In the rows below, copy word for word everything from the line containing "Frasco da pipoca" down to the line containing "Quality & Safety", keeping both of those lines.
↓
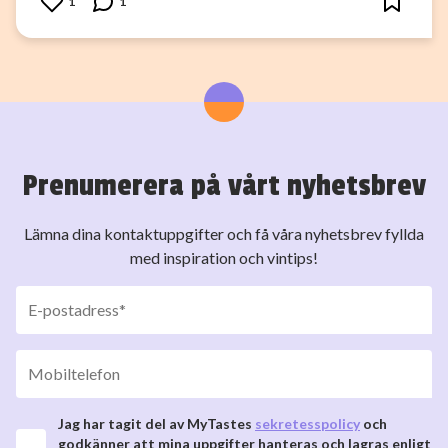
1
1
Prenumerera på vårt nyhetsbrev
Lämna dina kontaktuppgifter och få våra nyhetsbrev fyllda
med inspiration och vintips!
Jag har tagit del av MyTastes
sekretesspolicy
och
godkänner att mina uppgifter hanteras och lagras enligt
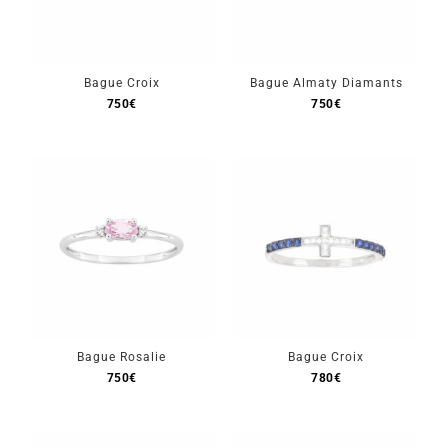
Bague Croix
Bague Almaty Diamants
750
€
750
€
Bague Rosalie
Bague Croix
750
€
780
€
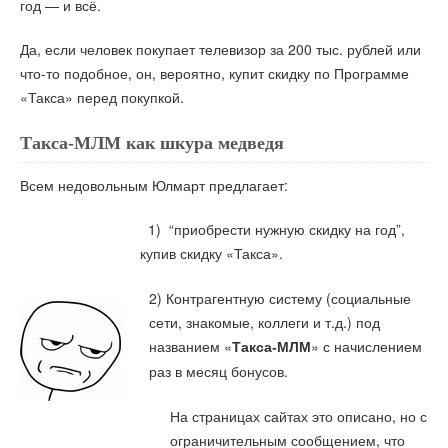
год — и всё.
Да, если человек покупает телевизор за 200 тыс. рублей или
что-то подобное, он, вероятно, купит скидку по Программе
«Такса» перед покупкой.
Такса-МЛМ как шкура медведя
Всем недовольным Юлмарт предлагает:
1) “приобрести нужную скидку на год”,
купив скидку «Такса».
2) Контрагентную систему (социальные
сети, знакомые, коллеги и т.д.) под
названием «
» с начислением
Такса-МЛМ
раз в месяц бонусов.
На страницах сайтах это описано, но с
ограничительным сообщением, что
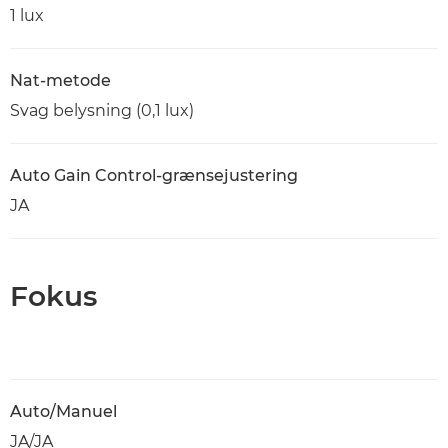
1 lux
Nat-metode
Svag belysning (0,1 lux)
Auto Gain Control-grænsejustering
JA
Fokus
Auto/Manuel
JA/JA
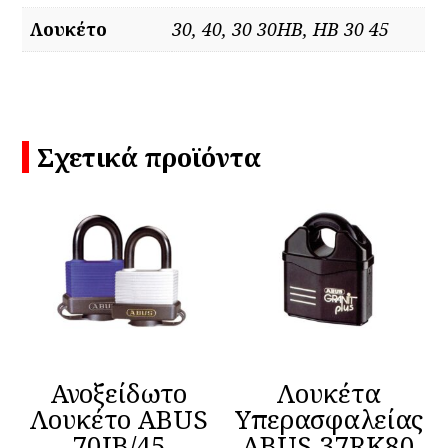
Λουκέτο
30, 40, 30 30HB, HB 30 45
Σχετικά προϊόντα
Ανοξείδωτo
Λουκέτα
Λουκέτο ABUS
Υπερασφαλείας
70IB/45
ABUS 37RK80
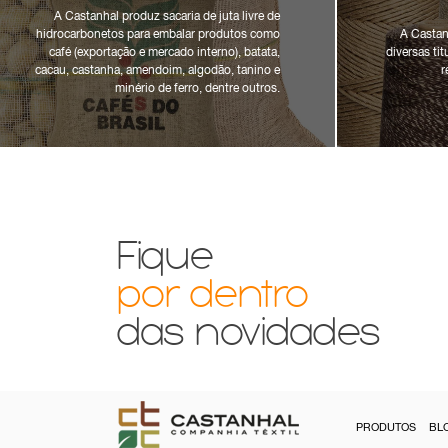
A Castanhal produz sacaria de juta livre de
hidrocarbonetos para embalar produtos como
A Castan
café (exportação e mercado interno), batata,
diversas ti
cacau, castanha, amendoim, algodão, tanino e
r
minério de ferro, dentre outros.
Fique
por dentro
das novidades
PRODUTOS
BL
↑
↓
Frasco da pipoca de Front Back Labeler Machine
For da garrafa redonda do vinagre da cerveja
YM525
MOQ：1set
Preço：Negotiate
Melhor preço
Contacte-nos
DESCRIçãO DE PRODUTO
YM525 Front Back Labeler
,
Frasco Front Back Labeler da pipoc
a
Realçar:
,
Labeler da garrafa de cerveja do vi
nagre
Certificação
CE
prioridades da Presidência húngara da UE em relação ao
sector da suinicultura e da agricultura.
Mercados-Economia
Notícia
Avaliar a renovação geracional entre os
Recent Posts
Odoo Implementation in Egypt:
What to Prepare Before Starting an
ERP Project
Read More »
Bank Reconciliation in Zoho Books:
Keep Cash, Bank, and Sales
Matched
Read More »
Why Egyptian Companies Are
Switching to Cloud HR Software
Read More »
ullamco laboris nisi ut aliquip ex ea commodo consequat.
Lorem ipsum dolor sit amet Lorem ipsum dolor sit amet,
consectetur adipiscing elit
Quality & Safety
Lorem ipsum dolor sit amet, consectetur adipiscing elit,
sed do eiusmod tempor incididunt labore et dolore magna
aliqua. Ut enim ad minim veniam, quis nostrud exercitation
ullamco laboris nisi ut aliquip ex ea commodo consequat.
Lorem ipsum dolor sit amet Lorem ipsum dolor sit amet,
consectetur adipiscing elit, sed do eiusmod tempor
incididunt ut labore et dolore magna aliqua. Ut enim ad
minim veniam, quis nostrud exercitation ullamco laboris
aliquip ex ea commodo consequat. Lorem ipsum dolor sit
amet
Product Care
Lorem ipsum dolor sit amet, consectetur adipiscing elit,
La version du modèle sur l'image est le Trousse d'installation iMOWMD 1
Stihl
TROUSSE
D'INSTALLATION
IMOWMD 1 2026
↑
## Answer box
Frasco da pipoca de Front Back Labeler Machine
For da garrafa redonda do vinagre da cerveja
YM525
MOQ：1set
Preço：Negotiate
Melhor preço
Contacte-nos
DESCRIçãO DE PRODUTO
YM525 Front Back Labeler
,
Frasco Front Back Labeler da pipoc
a
Realçar:
,
Labeler da garrafa de cerveja do vi
nagre
Certificação
CE
prioridades da Presidência húngara da UE em relação ao
sector da suinicultura e da agricultura.
Mercados-Economia
Notícia
Avaliar a renovação geracional entre os
Recent Posts
Odoo Implementation in Egypt:
What to Prepare Before Starting an
ERP Project
Read More »
Bank Reconciliation in Zoho Books:
Keep Cash, Bank, and Sales
Matched
Read More »
Why Egyptian Companies Are
Switching to Cloud HR Software
Read More »
ullamco laboris nisi ut aliquip ex ea commodo consequat.
Lorem ipsum dolor sit amet Lorem ipsum dolor sit amet,
consectetur adipiscing elit
Quality & Safety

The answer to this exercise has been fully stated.